Conduct Surveillance

World-class surveillance operatives

When a school board wanted to develop a program to combat residency fraud they came to Dinolt Becnel & Wells Investigative Group to do the investigations. Residency fraud is when parents enroll their children in schools where they do not reside. It is a serious problem, as it bleeds resources from cash-strapped municipalities, who are forced to shoulder the substantial cost of educating students from families who do not pay taxes in their jurisdictions.

Our firm was instrumental in creating an anti-residency fraud program in this school jurisdiction, where no such comprehensive program had existed before. One of the main challenges we faced was how to “prove” parents were living in a certain location, particularly if tax, motor vehicle, and property records were inconsistent. We quickly determined that the only way we could prove the fraud was to observe students at homes outside of their schools’ jurisdiction.

The evidence we gleaned from our investigations was essentially irrefutable, which significantly helped the school board confront the guilty parents and to set an example to stem the problem of residency fraud.

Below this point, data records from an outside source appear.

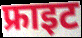
फ्राइट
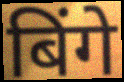
बिंगे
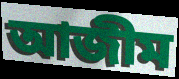
আজীম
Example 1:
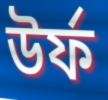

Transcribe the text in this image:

উৰ্ফ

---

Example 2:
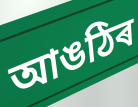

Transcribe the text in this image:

আঙঠিৰ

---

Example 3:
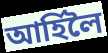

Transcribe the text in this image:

আৰ্হিলৈ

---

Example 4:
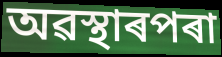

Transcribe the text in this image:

অৱস্থাৰপৰা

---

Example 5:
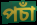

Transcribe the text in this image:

পচাঁ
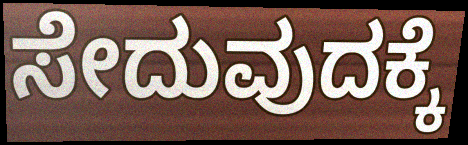
ಸೇದುವುದಕ್ಕೆ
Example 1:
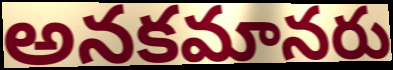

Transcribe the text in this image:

అనకమానరు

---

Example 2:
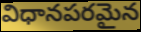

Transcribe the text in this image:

విధానపరమైన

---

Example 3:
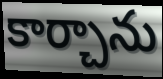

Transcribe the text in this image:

కార్చాను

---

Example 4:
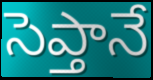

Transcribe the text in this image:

సెప్తానే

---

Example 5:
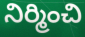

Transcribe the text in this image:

నిర్మించి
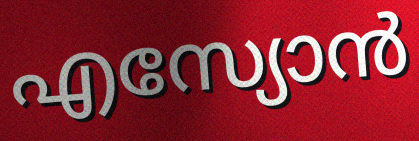
എസ്യോൻ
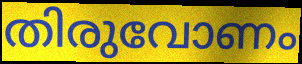
തിരുവോണം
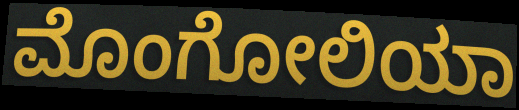
ಮೊಂಗೋಲಿಯಾ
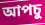
আপচু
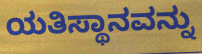
ಯತಿಸ್ಥಾನವನ್ನು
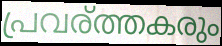
പ്രവര്ത്തകരും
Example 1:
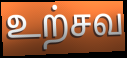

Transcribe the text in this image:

உற்சவ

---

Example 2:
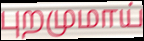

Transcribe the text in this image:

புறமுமாய்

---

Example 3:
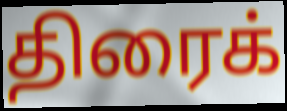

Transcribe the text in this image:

திரைக்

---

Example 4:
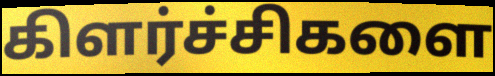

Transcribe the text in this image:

கிளர்ச்சிகளை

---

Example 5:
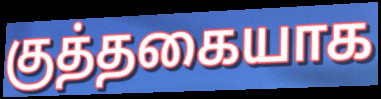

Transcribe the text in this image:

குத்தகையாக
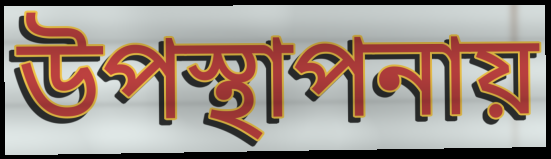
উপস্থাপনায়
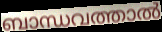
ബാന്ധവത്താൽ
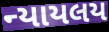
ન્યાયલય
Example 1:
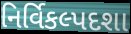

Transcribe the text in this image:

નિર્વિકલ્પદશા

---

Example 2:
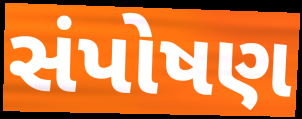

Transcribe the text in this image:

સંપોષણ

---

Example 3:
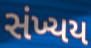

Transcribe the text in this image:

સંખ્યય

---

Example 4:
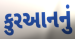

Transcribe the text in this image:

કુરઆનનું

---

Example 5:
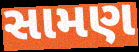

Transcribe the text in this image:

સામણ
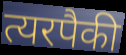
त्यरपैकी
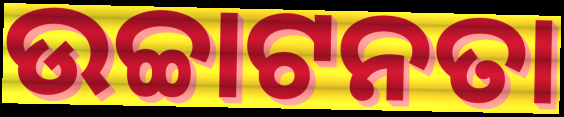
ଉଚ୍ଚାଟନତା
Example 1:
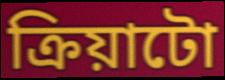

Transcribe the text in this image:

ক্ৰিয়াটো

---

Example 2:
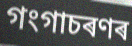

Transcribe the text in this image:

গংগাচৰণৰ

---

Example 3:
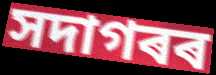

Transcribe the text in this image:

সদাগৰৰ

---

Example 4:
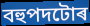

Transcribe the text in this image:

বহুপদটোৰ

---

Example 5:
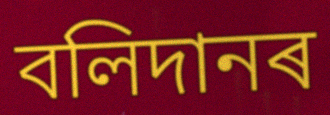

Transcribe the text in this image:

For an entire school year, our private investigators received countless tips from an anonymous hotline (among other sources), did intensive research on parents’ residences to investigate the complaints—and we conducted daily surveillance on the subjects of these tips to see where they came from before school. Because the subjects of these investigations were children, our investigations had to be handled with the utmost delicacy.

Because of the top-notch work our investigators did, we were able to identify scores of parents who were brazenly ripping off the school system. Our reports contained photographs of students and their parents leaving homes in outside jurisdictions and commuting into the schools. The evidence we gleaned from our investigations was essentially irrefutable, which significantly helped the school board confront the guilty parents and to set an example to stem the problem of residency fraud.